# 과제 지시
GPT의 기원을 다룬 발췌문에서 Alec Radford와 Sutskever는 트랜스포머 모델의 어느 부분을 없앨 수 있다고 알아냈습니까?

# 선택 발췌문
# # # #

GPT의 오리진 스토리

2025-10-15

GPT의 오리진 스토리. 패권: 누가 AI 전쟁의 승자가 될 것인가 10장 “Size Matters”에서 발췌/요약.

Chapter 10. Size Matters

DeepMind와의 차별화를 원했던 OpenAI:

OpenAI was about to differentiate itself from DeepMind in another way. Ilya Sutskever, OpenAI’s star scientist, couldn’t stop thinking about what transformer could do with language. Google was using it to better understand text. What if OpenAI used it to generate text? … Although OpenAI is best known today for ChatGPT, back in 2017 it was still throwing spaghetti on the wall to see what would stick ….

Decoder-only transformer:

The transformer model that powered Google Translate used something called an encoder and a decoder to process words. The encoder would process the sentence coming in, perhaps in English, and the decoder would generate the output, like a sentence in French. …

Alec Radford and Sutskever figured out that they could get rid of [encoder part], and instead just have one, the decoder, listen to you and talk back by itself. Early testing showed that the idea worked in practice, which meant they could build a more streamlined language model that was quicker and easier to troubleshoot and grow. And making it “decoder only” would also be a game-changer. By combining a model’s ability to “understand” and speak into one fluid process, it could ultimately generate more humanlike text.

Scaling:

The next step was to vastly increase the amount of data, computing power, and capacity of their language model. Sutskever had long believed that “success was guaranteed” when you scaled everything up in AI, especially with language models.

# # # #

# 데이터 영역
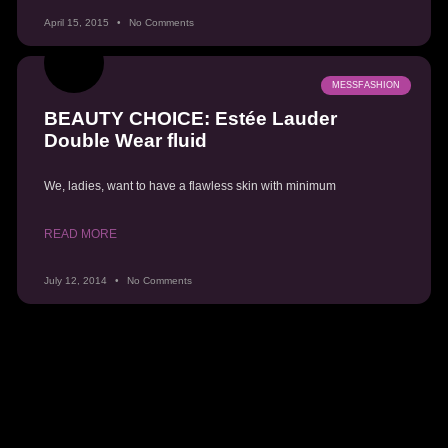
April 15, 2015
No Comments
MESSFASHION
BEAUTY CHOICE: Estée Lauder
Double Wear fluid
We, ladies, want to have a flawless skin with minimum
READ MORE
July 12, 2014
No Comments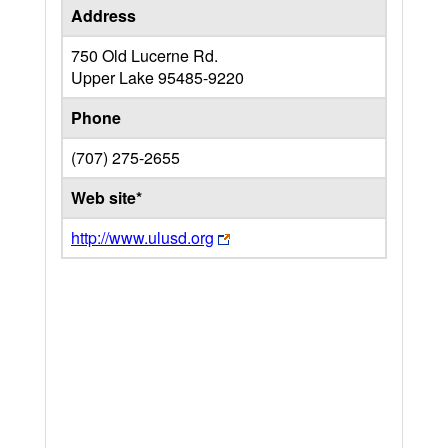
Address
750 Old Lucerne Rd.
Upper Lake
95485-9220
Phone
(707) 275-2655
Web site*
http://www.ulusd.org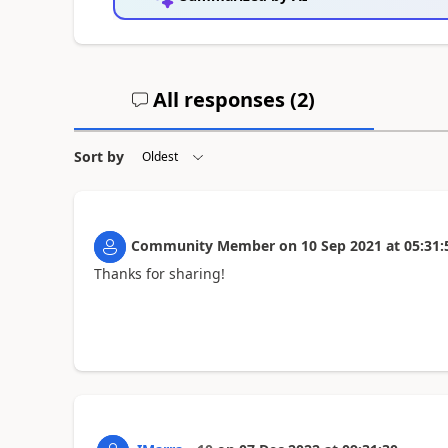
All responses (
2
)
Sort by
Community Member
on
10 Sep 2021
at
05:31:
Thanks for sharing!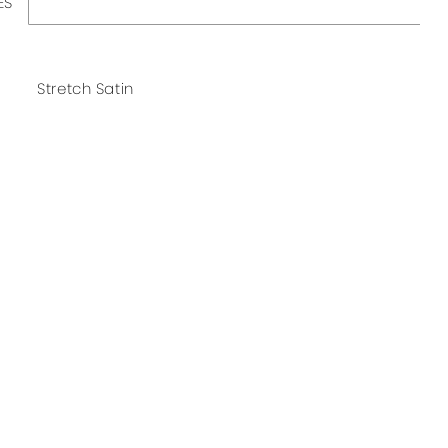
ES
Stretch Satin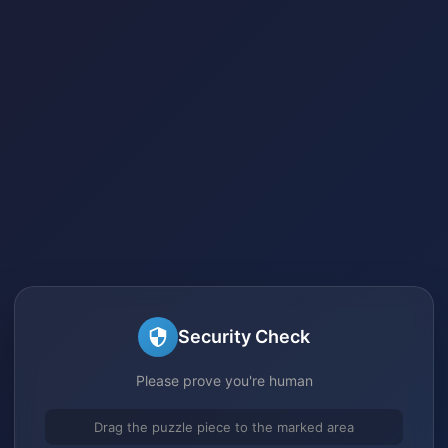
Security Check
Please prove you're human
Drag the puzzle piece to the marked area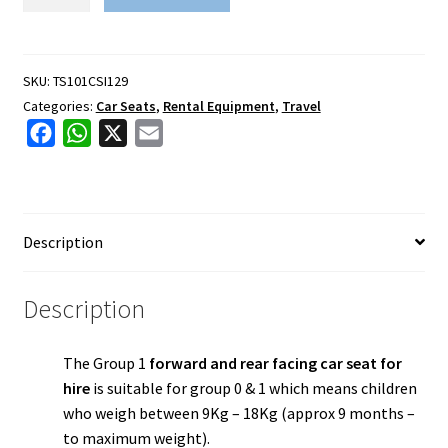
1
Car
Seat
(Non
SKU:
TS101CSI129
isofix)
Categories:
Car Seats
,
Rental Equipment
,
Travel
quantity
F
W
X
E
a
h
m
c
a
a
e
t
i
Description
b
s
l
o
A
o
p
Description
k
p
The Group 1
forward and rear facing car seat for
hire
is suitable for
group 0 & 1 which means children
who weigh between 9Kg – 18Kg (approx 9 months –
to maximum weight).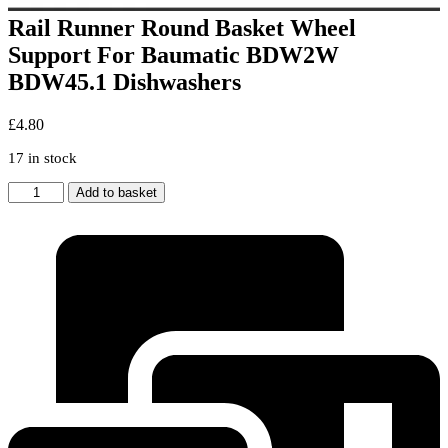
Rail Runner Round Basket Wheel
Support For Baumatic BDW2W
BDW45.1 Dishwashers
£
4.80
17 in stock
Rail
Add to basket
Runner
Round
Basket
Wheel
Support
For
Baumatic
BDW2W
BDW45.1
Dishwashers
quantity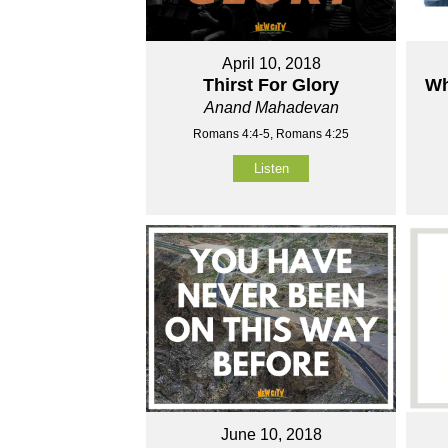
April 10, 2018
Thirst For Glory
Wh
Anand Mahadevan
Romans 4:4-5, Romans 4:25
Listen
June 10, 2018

# # # #

# 과제 결과
인코더(encoder) 부분을 없애고 디코더 하나만 남길 수 있다고 알아냈습니다.